Que font les autres pays ? 

Face à une seconde vague plus dure qu'en France, plusieurs pays européens ont décidé de refermer leurs écoles. Pour certains, cela a été fait dès la mi-décembre, comme aux Pays-Bas, en Autriche ou au Danemark. D'autres pays ont décidé de ne pas rouvrir les établissements scolaires à la rentrée de janvier, comme en Allemagne, pays dans lequel le confinement partiel est renforcé et prolongé au moins jusqu'au 31 janvier. En Angleterre, les portes des écoles se sont refermées jusqu'à fin février au moins. Les enfants restent également à la maison en Ecosse, au pays de Galles ou en Irlande du Nord. Il est important de garder à l'esprit, notait le "monsieur vaccin" français Alain Fischer le 12 janvier, que la circulation du virus "est plus élevée" en Allemagne et au Royaume-Uni "qu'elle ne l'est en France aujourd'hui.

A la mi-janvier donc, la France semble encore bénéficier des effets positifs du confinement n°2, plus strict que chez les voisins européens. Pour autant, si la reprise épidémique s'emballait, les autorités pourraient s'appuyer sur les résultats d'une étude suisse (voir ici) pour fermer les écoles. Cette étude révèle que fermer les écoles au printemps 2020 a fait partie des mesures les plus efficaces pour la réduction de la circulation du Sars-CoV-2.

Fermeture des écoles : quelle est la stratégie du gouvernement ?

Lors de sa conférence de presse du 14 janvier, le gouvernement a annoncé qu'une fermeture des écoles n'était pas à l'ordre du jour. Lors de sa conférence de presse du 7 janvier sur la situation épidémique dans le pays, le Premier ministre Jean Castex avait d'ores et déjà écarté toute fermeture des écoles, a contrario de ce qui avait été décidé en mars-avril 2020. Le Premier ministre avait ainsi souligné : "Nous avons tiré les enseignements [du premier confinement] en disant que (...) la fermeture des écoles devait être envisagée en dernier recours". Et d'ajouter : "Ma position, c'est qu'il faut vraiment que la situation sanitaire soit gravissime pour fermer des écoles car nous savons que les conséquences, y compris sanitaires, sont absolument dramatiques. [La dernière rentrée s'est en outre réalisée] de façon tout à fait satisfaisante".

Un contexte inquiétant

Le contexte actuel est le suivant : deux variants du covid ont été détectés en France après avoir été identifiés au Royaume-Uni et en Afrique du Sud. Ces deux souches "toucheraient" par ailleurs davantage les jeunes, a expliqué au JDD dès le 3 janvier le directeur général de la Santé Jérôme Salomon, ajoutant : "Il faut donc qu'on soit très attentif au milieu scolaire et universitaire". 

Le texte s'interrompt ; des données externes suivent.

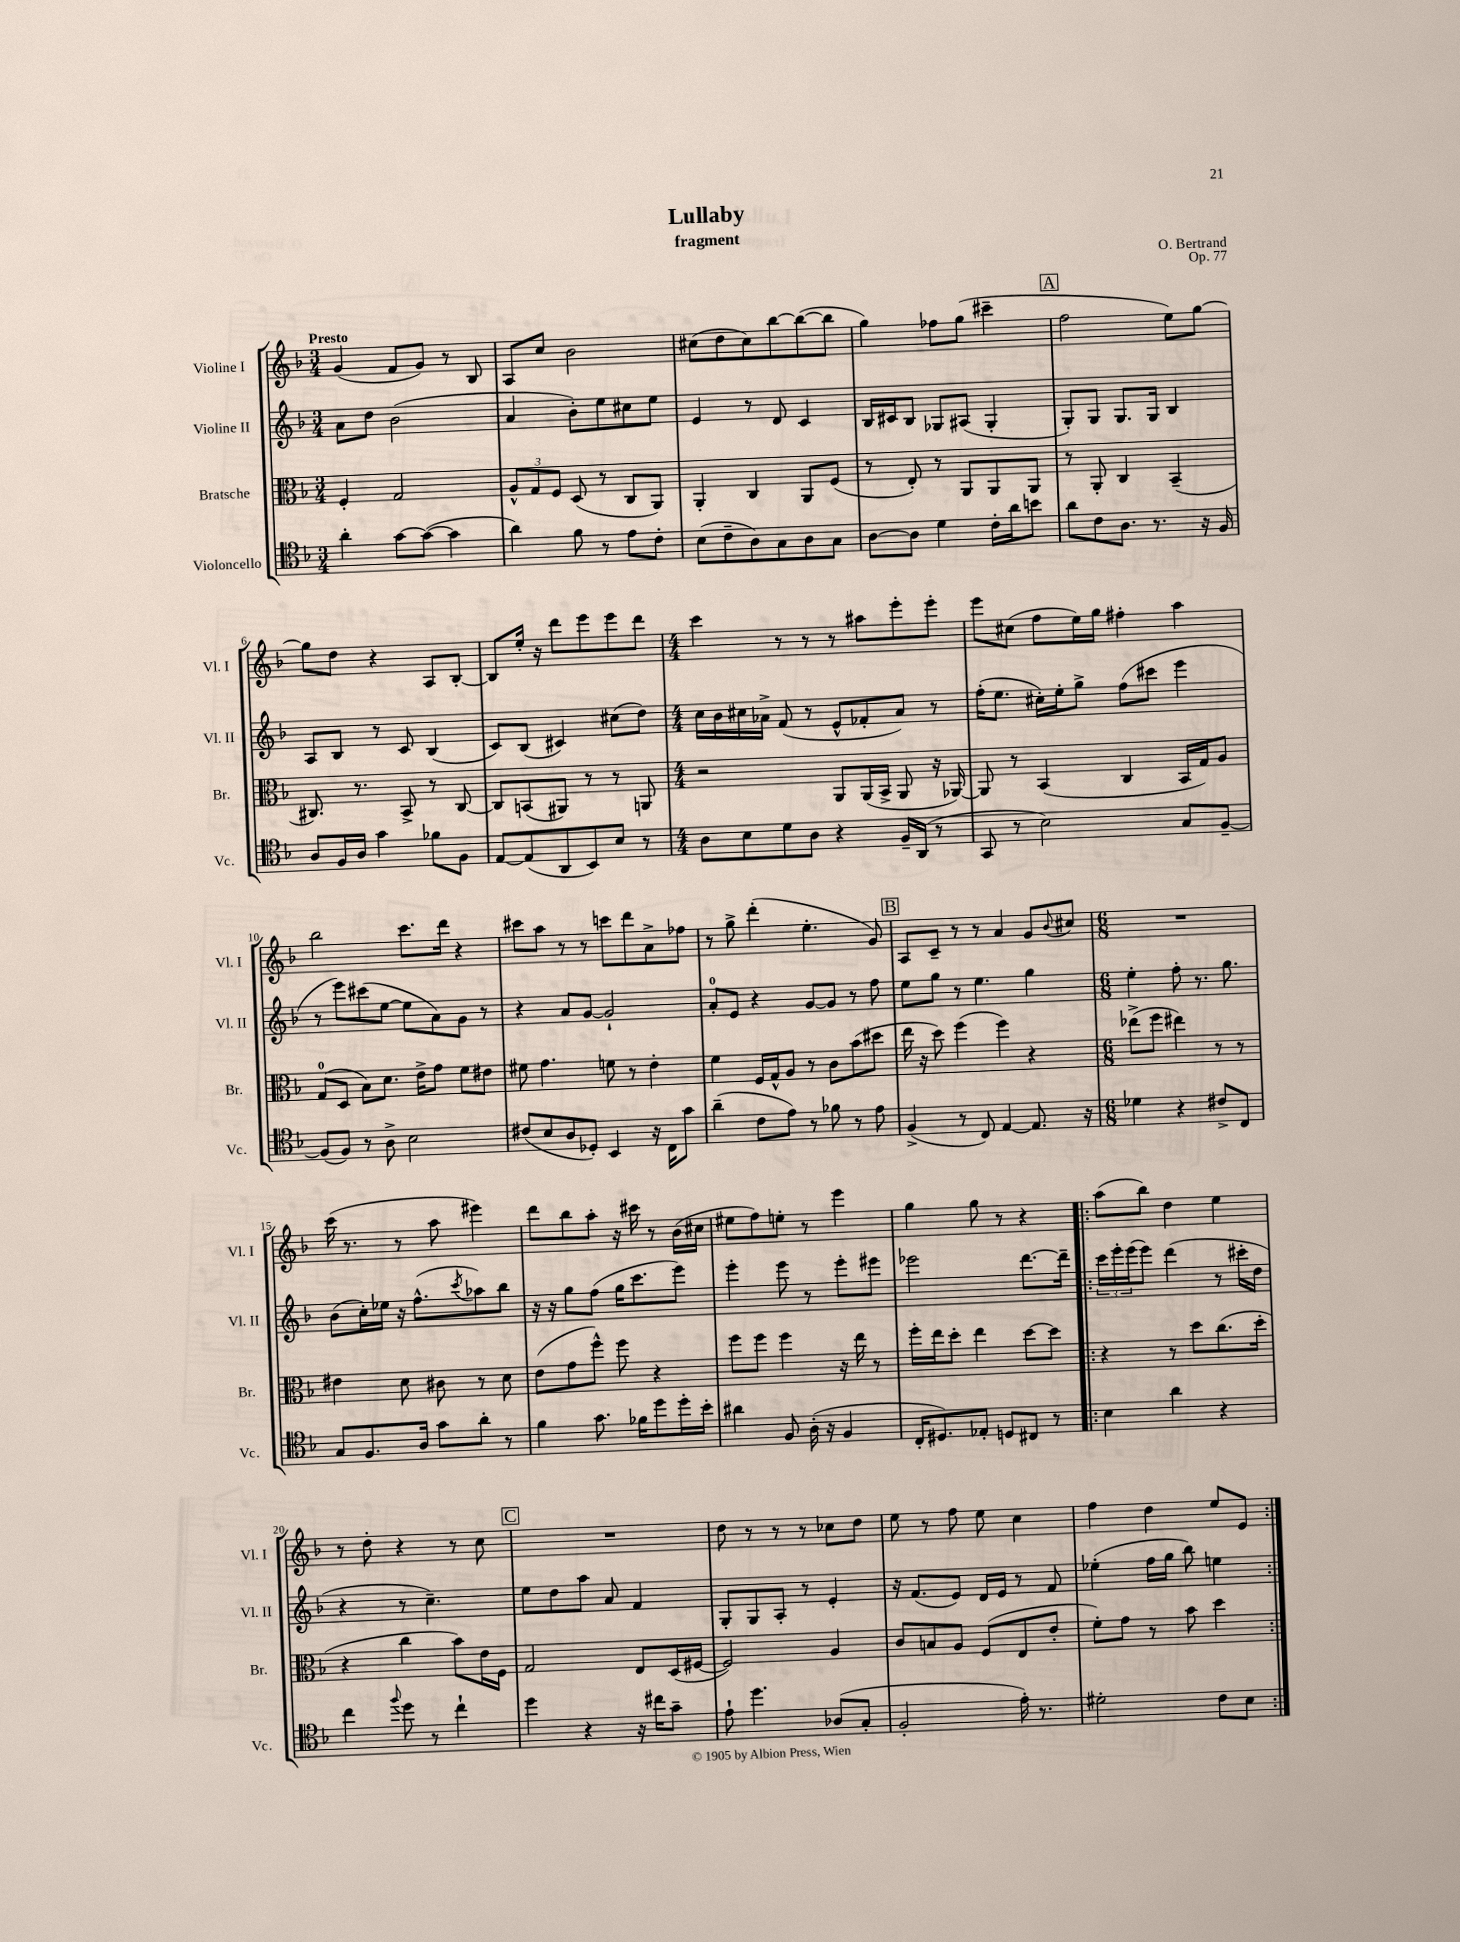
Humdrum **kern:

**kern	**kern	**kern	**kern
*staff4	*staff3	*staff2	*staff1
*clefC4	*clefC3	*clefG2	*clefG2
*k[b-]	*k[b-]	*k[b-]	*k[b-]
*M3/4	*M3/4	*M3/4	*M3/4
4a'	4F'	8a	(4g
.	.	8dd	.
[8g	2G	(2b-	8f
(8g_	.	.	8g)
4g]	.	.	8r
.	.	.	8B-
=	=	=	=
4a)	12A^^	4a	8A
.	12G	.	.
.	.	.	8cc
.	12F	.	.
8f	(8D	8b-')	2b-
8r	8r	8ee	.
8e	8C	8cc#	.
8c'	8AA)	8ee	.
=	=	=	=
(8B-	4AA'	4e	(8cc#
8c~	.	.	8dd
8A)	4C	8r	8cc#)
8G	.	8d	[8bb-
8A	8AA	4c	(8bb-_
8G	(8F	.	8bb-]
=	=	=	=
[8A	8r	16B-	4gg)
.	.	16c#	.
8A]	8E')	8B-	.
4d	8r	8G-	8ff-
.	8AA	(8A#	(8gg
16c'	8AA	4G-'	4ccc#~
16a	.	.	.
8b	8AA	.	.
=	=	=	=
8a	8r	8G')	2ff
8c	8AA'	8G	.
8.A	4C	8.G	.
8.r	.	16G	.
.	(4BB-~	4B-	8ee)
16r	.	.	[8gg
16F	.	.	.
=	=	=	=
8A	8.C#)	8A	8gg]
16F	.	8B-	8dd
16A	8.r	.	.
4g	.	8r	4r
.	8BB-^	8c	.
8f-	8r	(4B-	8A
8F	[8C#	.	[8B-'
=	=	=	=
[8E	8C#]	8c)	8B-]
(8E]	(8BB	(8B-	16ee'
.	.	.	16r
8AA	8AA#)	4c#)	8ddd
8BB-)	8r	.	8eee
8B-	8r	(8cc#	8eee
8r	8AA	8dd)	8ddd
=	=	=	=
*M4/4	*M4/4	*M4/4	*M4/4
8A	2r	16cc	4ccc
.	.	16b-	.
8B-	.	16cc#	.
.	.	16a-^	.
8d	.	(8f	8r
8A	.	8r	8r
4r	8AA	8e^^	8r
.	(16AA	8f-'	8aa#
.	16BB-^	.	.
16F~	8AA	8a-)	8eee'
(16AA	.	.	.
8r	16r	8r	8eee'
.	[16AA-)	.	.
=	=	=	=
8GG	8AA-]	(16ff'	8eee
.	.	8.ee	.
8r	8r	.	(8cc#
2B-)	(4BB-	16cc#')	8ff
.	.	16ee'	.
.	.	8gg^	16ee)
.	.	.	16gg
.	4C	(8ff	4ff#'
.	.	8ccc#	.
8G	16BB-	4eee	4aa
.	16G)	.	.
[8F~	8A	.	.
=	=	=	=
(8F]	(8G	8r	2bb-
8F)	8D	8eee)	.
8r	8B-)	(8ccc#	.
8A^	8.d	[8ee	.
2B-	.	8ee]	8.ccc
.	16e^	.	.
.	8g	8a)	.
.	.	.	16ddd
.	8f	8g	4r
.	8e#	8r	.
=	=	=	=
(8c#	8f#	4r	8ccc#
8B-	4.g	.	8aa
8A	.	8a	8r
8D-')	.	[8g	8r
4BB-	8f	2g`]	8ccc
.	8r	.	8ddd
16r	4e'	.	8a^
16C	.	.	.
8g	.	.	8ff-
=	=	=	=
(4a~	4f	8a'	8r
.	.	8e	8gg^
8c	16F	4r	(4ddd'
.	16G^^	.	.
8e)	8A	.	.
8r	8r	[8g	4.ee'
8f-	8c	8g]	.
8r	(8b-	8r	.
8e	8dd#	8ff	8g)
=	=	=	=
(4F^	16ee	8ee	8A
.	16r	.	.
.	8dd)	8gg	8c~
8r	(4ff	8r	8r
8C)	.	4.ee	8r
[4E	4ff)	.	4a
8.E]	4r	4gg	8g
.	.	.	8qqb-
.	.	.	8cc#
16r	.	.	.
=	=	=	=
*M6/8	*M6/8	*M6/8	*M6/8
4d-	(8ee-^	4ee'	2.r
.	8ff	.	.
4r	4ee#)	8ff'	.
.	.	8.r	.
8c#^	8r	.	.
.	.	8.gg	.
8C	8r	.	.
=	=	=	=
8G	4e#	(8b-	(16ccc
.	.	.	8.r
8.F	.	16cc')	.
.	.	16ee-	.
.	8d	16r	8r
16A	.	(8.ff^^	.
8g	8c#	.	8aa
.	.	8qccc	.
8a'	8r	8aa-)	4eee#)
8r	8d	8bb-	.
=	=	=	=
4f	(8e	16r	8ddd
.	.	16r	.
.	8g	8gg	8bb-
8.g	8ff^^)	(8ff	8aa'
.	8ff	16gg	16r
16f-	.	8.ccc	16ccc#
8dd	4r	.	8r
16dd'	.	8eee)	(16b-
16b-'	.	.	16cc#
=	=	=	=
4a#	8ff	4eee'	8ee#
.	8ff	.	8ff)
8F	4ff	8eee	8ee'
(16A'	.	8r	8r
16r	.	.	.
4F	16r	8eee'	4eee
.	16ee	.	.
.	8r	8eee#	.
=	=	=	=
16C'	16ff'	2eee-	4gg
8.D#)	16ee	.	.
.	8dd'	.	.
8E-'	4ee	.	8gg
8D	.	.	8r
8C#	[8dd	[8.ddd	4r
8r	8dd]	.	.
.	.	16ddd~]	.
=!|:	=!|:	=!|:	=!|:
4B-	4r	24ccc	(8aa
.	.	24eee'	.
.	.	(24eee	.
.	.	8eee)	8bb-)
4a	8r	(4ddd	4dd
.	8dd	.	.
4r	(8.cc	8r	4ee
.	.	16ccc#'	.
.	16dd'	16dd	.
=	=	=	=
4cc	4r	4r	8r
.	.	.	8dd'
8qqff	.	.	.
8dd	4cc	8r	4r
8r	.	4.cc~)	.
4cc`	8b-)	.	8r
.	16e	.	8cc
.	16F	.	.
=	=	=	=
4dd	2G	8ee	2.r
.	.	8dd	.
4r	.	8aa	.
.	.	8a	.
16r	8E	4f	.
16cc#	.	.	.
8g~	(16D	.	.
.	[16F#	.	.
=	=	=	=
8e`	2F#])	8G'	8dd
4.dd	.	8G	8r
.	.	8A'	8r
.	.	8r	8r
(8A-	4A	4e'	8cc-
8G'	.	.	8dd
=	=	=	=
2F'	8c	16r	8ee
.	.	(8.f	.
.	8B	.	8r
.	8A	8e)	8ff
.	(8F	16d	8ee
.	.	16e	.
16e')	8E	8r	4cc
8.r	.	.	.
.	8e'	8f	.
=	=	=	=
2d#'	8f')	(4ee-'	4ff
.	8g	.	.
.	8r	16ff	4dd
.	.	16gg	.
.	8b-	8bb-)	.
8c	4dd	4ee	8ee
8B-	.	.	8e
==:|!	==:|!	==:|!	==:|!
*-	*-	*-	*-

Des collectifs et scientifiques ont pour leur part interpellé, via les réseaux sociaux, le ministre de l'Education Jean-Michel Blanquer, sur le risque sanitaire potentiellement représenté par les écoles dans le contexte épidémique actuel du coronavirus. Le collectif "Ecoles et familles oubliées" écrit même dans une lettre ouverte "Les enfants et leurs familles sont donc en danger". Sa critique ? A l'instar du collectif des Stylos rouges (composé d'enseignants), celui des Ecoles et familles oubliées pointe un deuxième trimestre mal anticipé par le ministère de l'Education, notamment face à cette nouvelle variation du virus suspectée d'être plus contagieuse chez les jeunes. Dans sa missive, Ecole et familles oubliées ajoute : "À ce jour, dans les classes et dans les cantines, le caractère facultatif de la distanciation physique, le protocole d'aération et la limitation du brassage insuffisants, ne permettent pas de prévenir la contamination en milieu scolaire". Les enseignants en colère évoquent de leur côté la situation dans d'autres pays, en particulier l'Angleterre. En effet outre-Manche, une large partie du pays touché par une rude nouvelle vague est reconfinée, avec une situation hospitalière particulièrement critique à Londres.